* _Work order_:
Copy each line of the records exactly, stopping only after the line that contains "indoor plant: present" has been written, and leave pictures out.

Stored dataset items
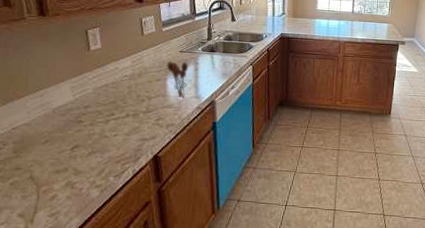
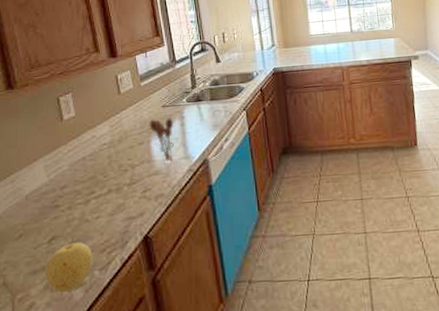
fruit: none [66,153,109,191] -> present [44,242,92,294]

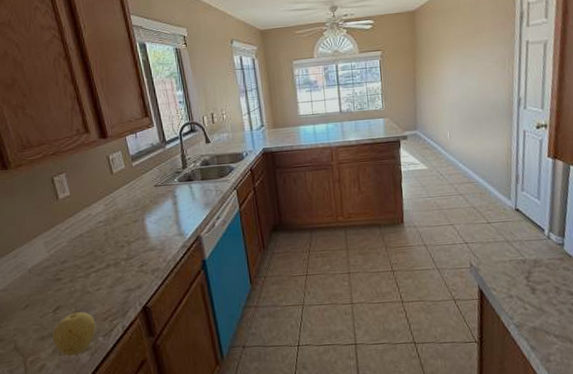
utensil holder: present [149,118,174,162] -> none [142,197,167,239]

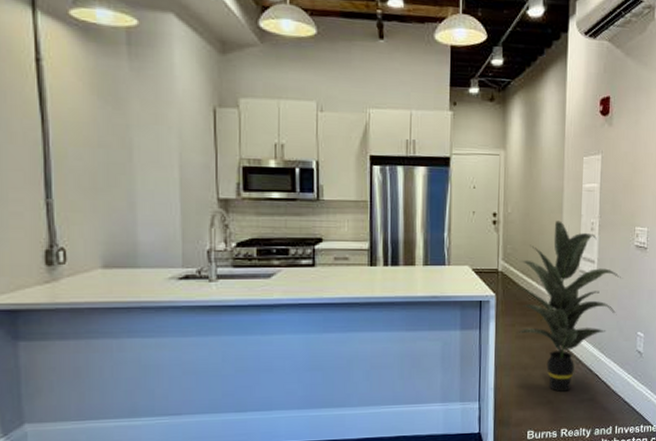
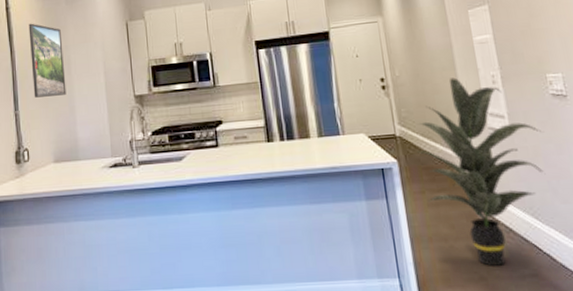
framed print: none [71,86,124,187] -> present [28,23,66,98]

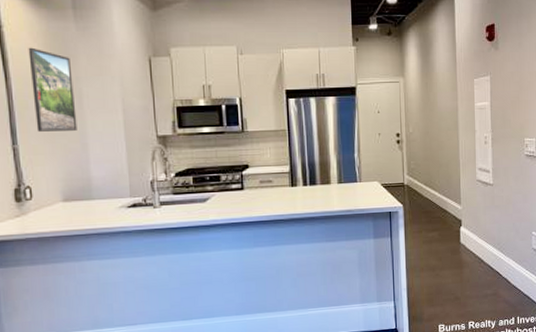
indoor plant: present [416,77,546,266] -> none [419,137,514,289]

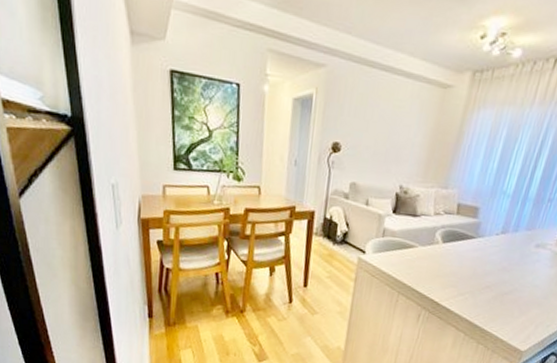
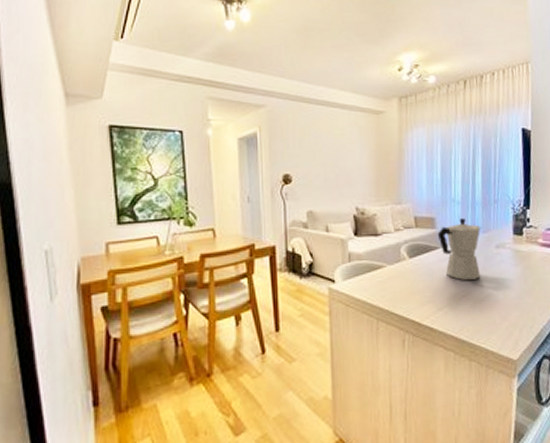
moka pot: none [476,212,527,274] -> present [437,218,482,281]

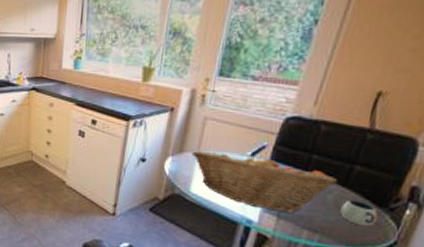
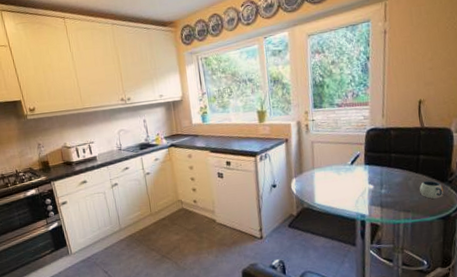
fruit basket: present [192,150,338,213] -> none [309,161,412,204]

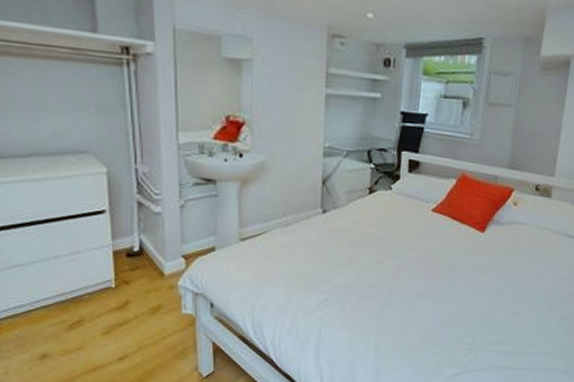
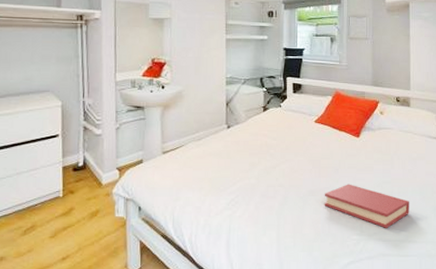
hardback book: none [433,287,533,338] -> present [324,184,409,228]

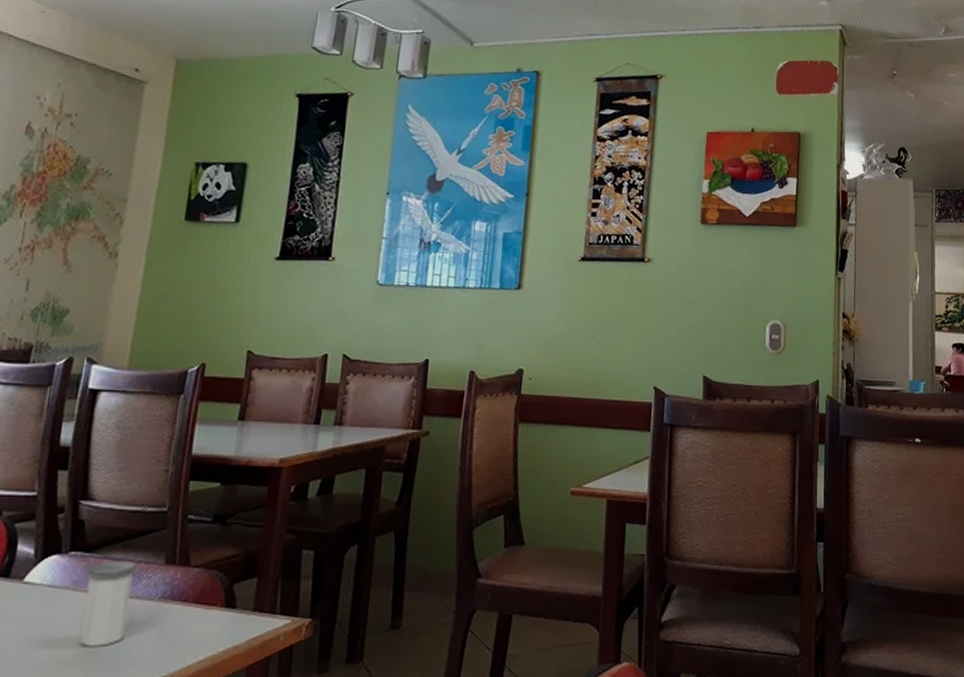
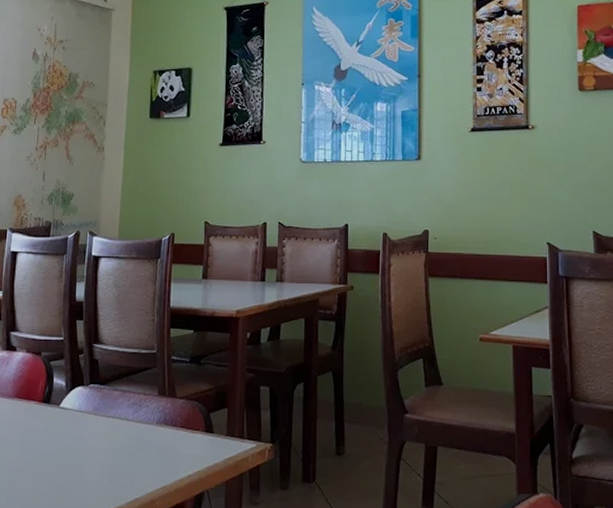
salt shaker: present [79,560,137,647] -> none [102,391,138,460]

* _Answer to the exercise_:
fruit: none [66,153,109,191] -> present [44,242,92,294]

utensil holder: present [149,118,174,162] -> none [142,197,167,239]

framed print: none [71,86,124,187] -> present [28,23,66,98]

indoor plant: present [416,77,546,266] -> none [419,137,514,289]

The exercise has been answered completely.